Sterling firmer near 2-month highs, retail sales could help
* Sterling rises on BoE tightening expectations
* 10-yr UK gilts yields hold near 2-year high
* Euro/sterling weak near 1-1/2 month lows
LONDON, Aug 15 (Reuters) - Sterling rose to trade near a two-month high against the U.S. dollar and held near recent peaks against the euro on Thursday with investors positioning for further improvement in the UK economy.
Retail sales data for July is due at 0830 GMT and is forecast to pick up pace and rise 0.6 percent from a month earlier. That will come after a string of recent releases, ranging from rising house prices to a jump in services activity and a brighter prospect for the job market, cemented a view that the UK is on the path to a sustained recovery.
An improvement in consumer demand is likely to lift short term money market rates as investors bring forward expectations of when the Bank of England will start tightening policy. Currently under its "forward guidance" plan, the BoE expects to keep rates low until the end 2016 when it expects the jobless rate to fall to 7 percent.

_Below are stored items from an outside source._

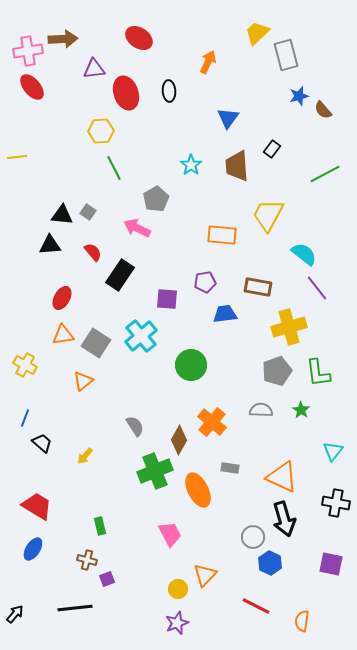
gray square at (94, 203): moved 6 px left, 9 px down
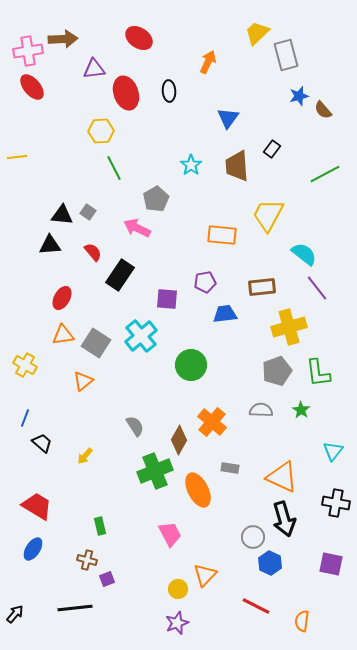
brown rectangle at (258, 287): moved 4 px right; rotated 16 degrees counterclockwise
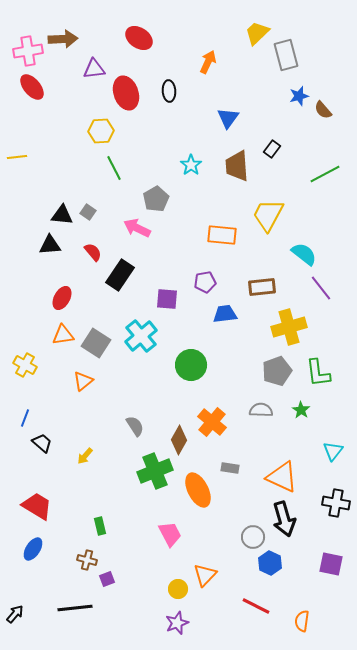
purple line at (317, 288): moved 4 px right
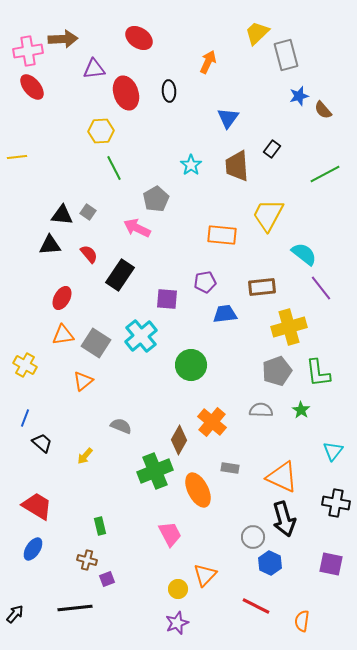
red semicircle at (93, 252): moved 4 px left, 2 px down
gray semicircle at (135, 426): moved 14 px left; rotated 35 degrees counterclockwise
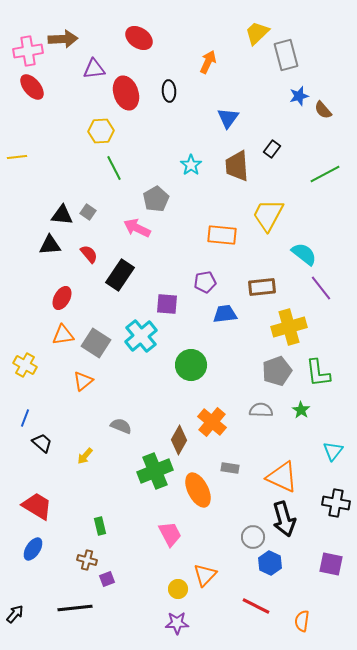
purple square at (167, 299): moved 5 px down
purple star at (177, 623): rotated 20 degrees clockwise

Sterling was up 0.2 percent at $1.5535, not far from $1.5574 which is its highest level since mid-June. Against the euro it was trading flat on the day. The euro was at 85.50 pence, not far from a 1-1/2 month low of 85.28 pence struck on Wednesday.
"If the (UK retail sales) data print as expected or slightly better euro/sterling could well push lower beneath key support around 84.99 pence which is its 200-week moving average," said Peter Kinsella, strategist at Commerzbank.
Against a trade-weighted basket sterling was trading at 81.10, in sight of a seven-week high of 81.30.
The 10-year gilt yield was hovering near two-year highs of 2.657 percent, according to Reuters data.
The gap between two-year British gilt yields and German bunds was near its highest in a month with investors expecting the European Central Bank to keep policy accomodative for a longer period of time.
Investors are, however, increasingly pricing in a greater chance of a rate hike in 2015 by the BoE. On Wednesday, the jobs report pointed to a brighter outlook while BoE minutes showed an unexpected division among policymakers on the adoption of the guidance plan.
The steady shift in expectations has taken markets' view of the BoE rate outlook back to where it was in late June, just before Mark Carney became governor. Soon after taking over on July 1, Carney dampened expectations of an early move by calling a rise in short-term money market rates "unwarranted."
"Tighter financial conditions are the last thing the Bank wants and, as such, we believe that Carney will attempt to verbally push back market pricing over the coming weeks," Morgan Stanley said in a morning note.